Mais, l’accomplissement de ces trois objectifs n’est pas la raison principale pour laquelle Washington déploie un si grand effort et une si grande attention au continent.

Qui sont les régimes amis?

Les Etats-Unis préféreraient que les régimes amis en Afrique prennent une part active dans la réalisation de ces objectifs afin qu’ils puissent éviter une implication militaire directe en Afrique, en particulier au moment où leurs soldats sont très profondément engagés dans des guerres en Irak et en Afghanistan et se préparent à des attaques éventuelles contre l’Iran.

L’espoir que le Pentagone puisse trouver des supplétifs africains qui pourraient agir au nom des Etats-Unis est précisément la raison pour laquelle Washington est en train d’accorder une si grande assistance en matière de sécurité à ces régimes et la raison pour laquelle il aimerait en fournir même davantage dans l’avenir.

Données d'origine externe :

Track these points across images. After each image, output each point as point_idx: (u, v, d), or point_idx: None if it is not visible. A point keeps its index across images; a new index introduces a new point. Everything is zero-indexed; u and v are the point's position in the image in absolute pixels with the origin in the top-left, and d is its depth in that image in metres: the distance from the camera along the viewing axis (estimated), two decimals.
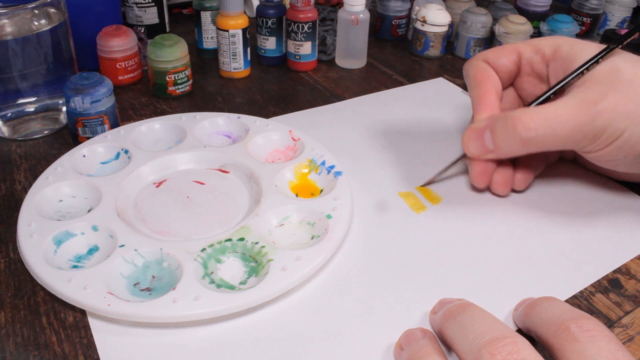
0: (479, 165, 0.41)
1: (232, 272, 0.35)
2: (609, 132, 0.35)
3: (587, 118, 0.35)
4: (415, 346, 0.28)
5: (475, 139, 0.39)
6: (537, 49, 0.42)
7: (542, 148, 0.37)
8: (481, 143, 0.39)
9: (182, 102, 0.57)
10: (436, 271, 0.37)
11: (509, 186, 0.43)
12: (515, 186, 0.43)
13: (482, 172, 0.41)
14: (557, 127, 0.35)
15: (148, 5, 0.67)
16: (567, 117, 0.35)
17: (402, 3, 0.73)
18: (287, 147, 0.47)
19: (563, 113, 0.36)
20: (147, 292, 0.34)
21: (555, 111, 0.36)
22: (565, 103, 0.36)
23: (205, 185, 0.44)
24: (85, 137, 0.48)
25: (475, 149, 0.40)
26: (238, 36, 0.60)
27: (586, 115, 0.35)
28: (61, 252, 0.36)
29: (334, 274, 0.36)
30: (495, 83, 0.42)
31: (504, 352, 0.24)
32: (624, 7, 0.78)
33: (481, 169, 0.41)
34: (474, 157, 0.40)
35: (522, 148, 0.37)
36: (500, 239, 0.40)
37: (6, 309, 0.33)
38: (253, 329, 0.32)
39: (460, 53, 0.70)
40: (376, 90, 0.61)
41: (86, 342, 0.31)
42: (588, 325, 0.26)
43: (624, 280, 0.37)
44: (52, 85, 0.50)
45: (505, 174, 0.42)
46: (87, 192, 0.41)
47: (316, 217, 0.39)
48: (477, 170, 0.41)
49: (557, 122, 0.35)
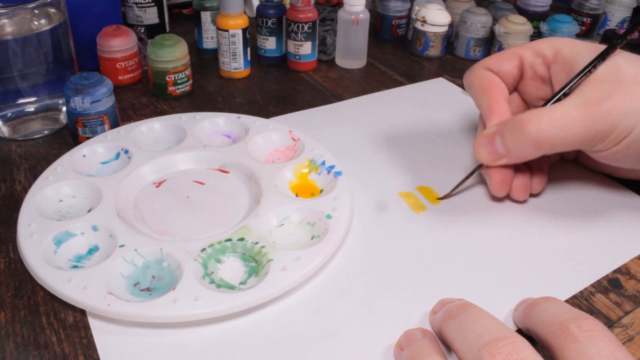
0: (498, 174, 0.41)
1: (232, 272, 0.35)
2: (619, 130, 0.35)
3: (596, 116, 0.35)
4: (415, 346, 0.28)
5: (486, 144, 0.39)
6: (537, 51, 0.42)
7: (553, 149, 0.37)
8: (492, 149, 0.39)
9: (182, 102, 0.57)
10: (436, 271, 0.37)
11: (528, 191, 0.42)
12: (533, 190, 0.43)
13: (502, 182, 0.41)
14: (567, 127, 0.35)
15: (148, 5, 0.67)
16: (576, 117, 0.35)
17: (402, 3, 0.73)
18: (287, 147, 0.47)
19: (572, 113, 0.35)
20: (147, 292, 0.34)
21: (563, 112, 0.36)
22: (572, 103, 0.36)
23: (205, 185, 0.44)
24: (85, 137, 0.48)
25: (487, 155, 0.39)
26: (238, 36, 0.60)
27: (593, 114, 0.35)
28: (61, 252, 0.36)
29: (334, 274, 0.36)
30: (503, 90, 0.42)
31: (504, 353, 0.24)
32: (624, 7, 0.78)
33: (500, 178, 0.41)
34: (487, 163, 0.40)
35: (533, 150, 0.37)
36: (500, 239, 0.40)
37: (6, 309, 0.33)
38: (253, 329, 0.32)
39: (460, 53, 0.70)
40: (376, 90, 0.61)
41: (86, 342, 0.31)
42: (588, 326, 0.26)
43: (624, 280, 0.37)
44: (52, 85, 0.50)
45: (524, 179, 0.42)
46: (87, 192, 0.41)
47: (316, 217, 0.39)
48: (497, 181, 0.41)
49: (566, 123, 0.35)
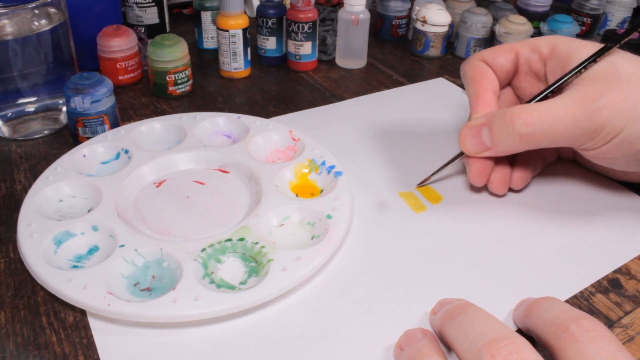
0: (477, 163, 0.41)
1: (232, 272, 0.35)
2: (608, 130, 0.35)
3: (586, 114, 0.35)
4: (416, 347, 0.28)
5: (473, 136, 0.39)
6: (534, 47, 0.42)
7: (540, 144, 0.37)
8: (479, 140, 0.39)
9: (182, 102, 0.57)
10: (436, 271, 0.37)
11: (506, 185, 0.43)
12: (513, 185, 0.43)
13: (480, 171, 0.41)
14: (556, 123, 0.35)
15: (148, 5, 0.67)
16: (565, 113, 0.35)
17: (402, 3, 0.73)
18: (287, 147, 0.47)
19: (561, 109, 0.35)
20: (147, 292, 0.34)
21: (553, 108, 0.36)
22: (563, 100, 0.36)
23: (205, 185, 0.44)
24: (85, 137, 0.48)
25: (473, 147, 0.40)
26: (238, 36, 0.60)
27: (585, 111, 0.35)
28: (61, 252, 0.36)
29: (334, 274, 0.36)
30: (492, 81, 0.42)
31: (504, 353, 0.24)
32: (624, 7, 0.78)
33: (479, 167, 0.41)
34: (472, 154, 0.40)
35: (520, 144, 0.37)
36: (500, 239, 0.40)
37: (6, 309, 0.33)
38: (253, 329, 0.32)
39: (461, 53, 0.70)
40: (376, 90, 0.61)
41: (86, 342, 0.31)
42: (588, 326, 0.26)
43: (624, 281, 0.37)
44: (52, 85, 0.50)
45: (503, 173, 0.42)
46: (87, 192, 0.41)
47: (316, 217, 0.39)
48: (475, 169, 0.41)
49: (555, 118, 0.35)
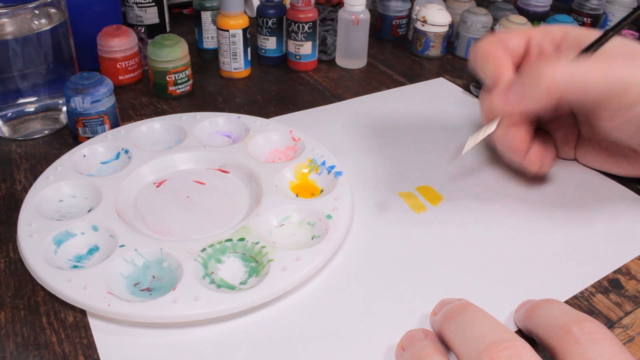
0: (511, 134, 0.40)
1: (232, 272, 0.35)
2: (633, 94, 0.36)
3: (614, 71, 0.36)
4: (418, 347, 0.28)
5: (501, 94, 0.39)
6: (547, 32, 0.43)
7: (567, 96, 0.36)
8: (506, 97, 0.38)
9: (182, 102, 0.57)
10: (436, 271, 0.37)
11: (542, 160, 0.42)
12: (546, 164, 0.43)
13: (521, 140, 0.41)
14: (586, 75, 0.36)
15: (148, 5, 0.67)
16: (594, 68, 0.36)
17: (402, 3, 0.73)
18: (288, 147, 0.47)
19: (590, 66, 0.36)
20: (147, 292, 0.34)
21: (582, 63, 0.36)
22: (591, 59, 0.37)
23: (206, 185, 0.44)
24: (85, 137, 0.48)
25: (501, 104, 0.39)
26: (238, 36, 0.60)
27: (614, 68, 0.36)
28: (61, 252, 0.36)
29: (334, 274, 0.36)
30: (509, 58, 0.42)
31: (505, 356, 0.24)
32: (624, 7, 0.78)
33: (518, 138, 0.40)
34: (501, 112, 0.39)
35: (547, 94, 0.36)
36: (500, 239, 0.40)
37: (6, 309, 0.33)
38: (253, 329, 0.32)
39: (461, 53, 0.70)
40: (376, 90, 0.61)
41: (86, 342, 0.31)
42: (590, 328, 0.26)
43: (624, 281, 0.37)
44: (52, 85, 0.50)
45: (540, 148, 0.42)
46: (87, 192, 0.41)
47: (316, 217, 0.39)
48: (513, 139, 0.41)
49: (587, 71, 0.36)
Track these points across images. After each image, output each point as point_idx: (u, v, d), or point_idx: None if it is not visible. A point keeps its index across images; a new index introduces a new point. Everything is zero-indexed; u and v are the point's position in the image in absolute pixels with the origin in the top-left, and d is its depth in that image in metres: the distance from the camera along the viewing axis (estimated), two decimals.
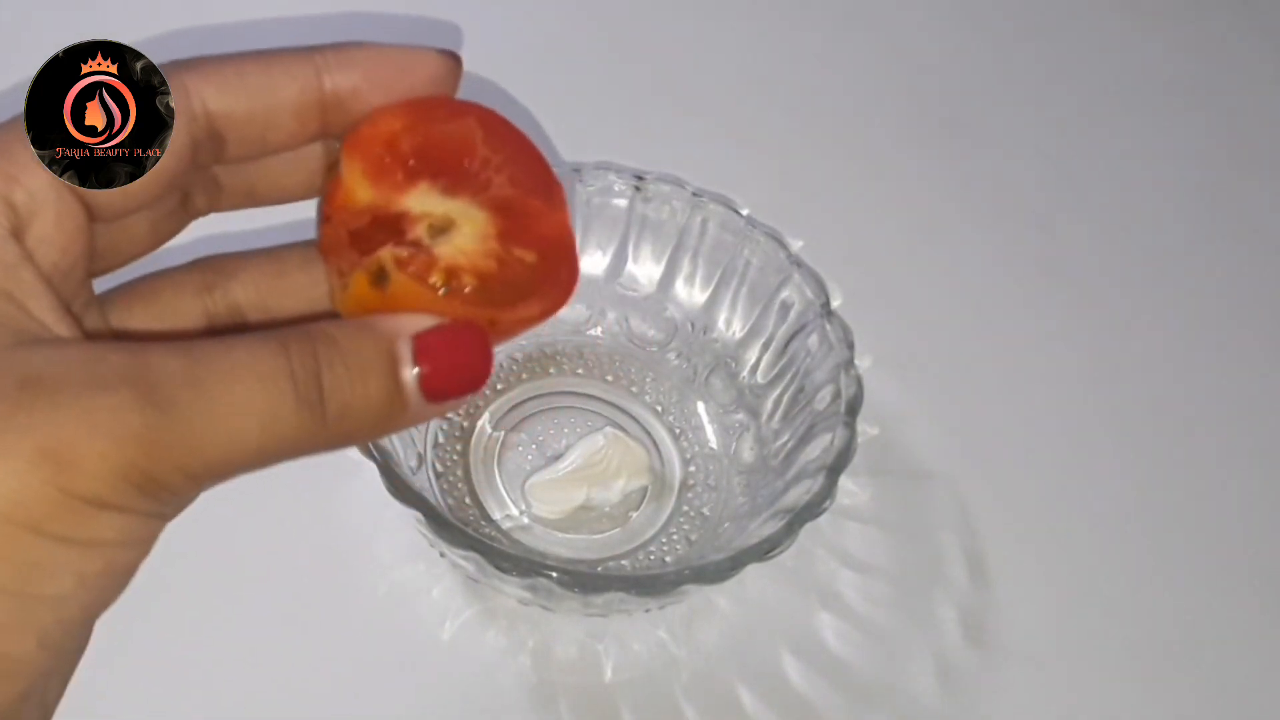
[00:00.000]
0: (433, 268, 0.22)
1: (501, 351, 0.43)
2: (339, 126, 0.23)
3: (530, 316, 0.23)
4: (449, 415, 0.41)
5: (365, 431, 0.22)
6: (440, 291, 0.22)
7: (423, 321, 0.22)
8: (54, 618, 0.19)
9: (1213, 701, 0.40)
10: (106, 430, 0.19)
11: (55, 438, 0.19)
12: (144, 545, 0.20)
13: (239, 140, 0.23)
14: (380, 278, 0.22)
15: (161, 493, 0.20)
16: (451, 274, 0.22)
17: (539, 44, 0.55)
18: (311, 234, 0.25)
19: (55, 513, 0.19)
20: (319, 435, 0.21)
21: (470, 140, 0.23)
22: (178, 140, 0.22)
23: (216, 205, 0.25)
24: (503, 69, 0.50)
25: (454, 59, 0.24)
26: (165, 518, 0.21)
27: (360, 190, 0.23)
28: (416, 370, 0.22)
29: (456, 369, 0.22)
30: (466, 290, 0.22)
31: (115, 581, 0.20)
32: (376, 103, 0.23)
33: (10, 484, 0.18)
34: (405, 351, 0.22)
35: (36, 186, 0.21)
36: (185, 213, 0.25)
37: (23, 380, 0.19)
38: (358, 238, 0.22)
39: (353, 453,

L’Algérie est-elle un de ces amis? Difficile de répondre par l’affirmative d’autant plus que l’ancien ministre des Affaires étrangères avait brutalement évacué l’idée en déclarant avec fracas que l’Algérie n’abritera jamais une base militaire américaine.

Serait-ce là le véritable motif qui lui avait valu son éviction du gouvernement, ou ne s’agit-il que d’une manœuvre diplomatique dont le Président Bouteflika a le secret pour échapper à la pression exercée par les Américains?